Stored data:

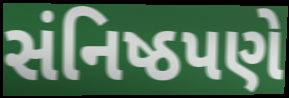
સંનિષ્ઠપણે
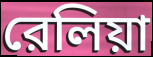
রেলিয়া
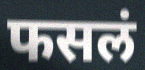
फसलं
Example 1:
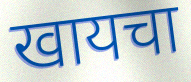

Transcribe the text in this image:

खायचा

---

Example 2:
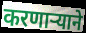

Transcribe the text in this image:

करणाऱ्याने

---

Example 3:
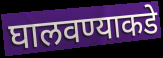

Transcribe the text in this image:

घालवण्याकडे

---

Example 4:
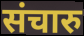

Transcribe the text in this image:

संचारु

--

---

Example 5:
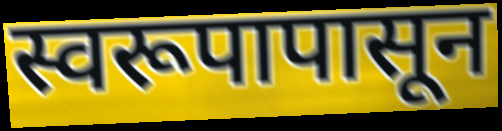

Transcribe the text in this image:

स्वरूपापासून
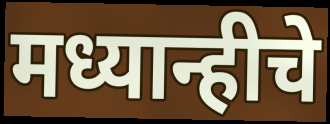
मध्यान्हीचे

==

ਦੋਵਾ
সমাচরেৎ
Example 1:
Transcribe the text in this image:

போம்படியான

Your task:
Scan the entries above. Copy each line that has the string "Example".

Output of the task:
Example 1:
Example 2:
Example 3:
Example 4:
Example 5:
Example 1:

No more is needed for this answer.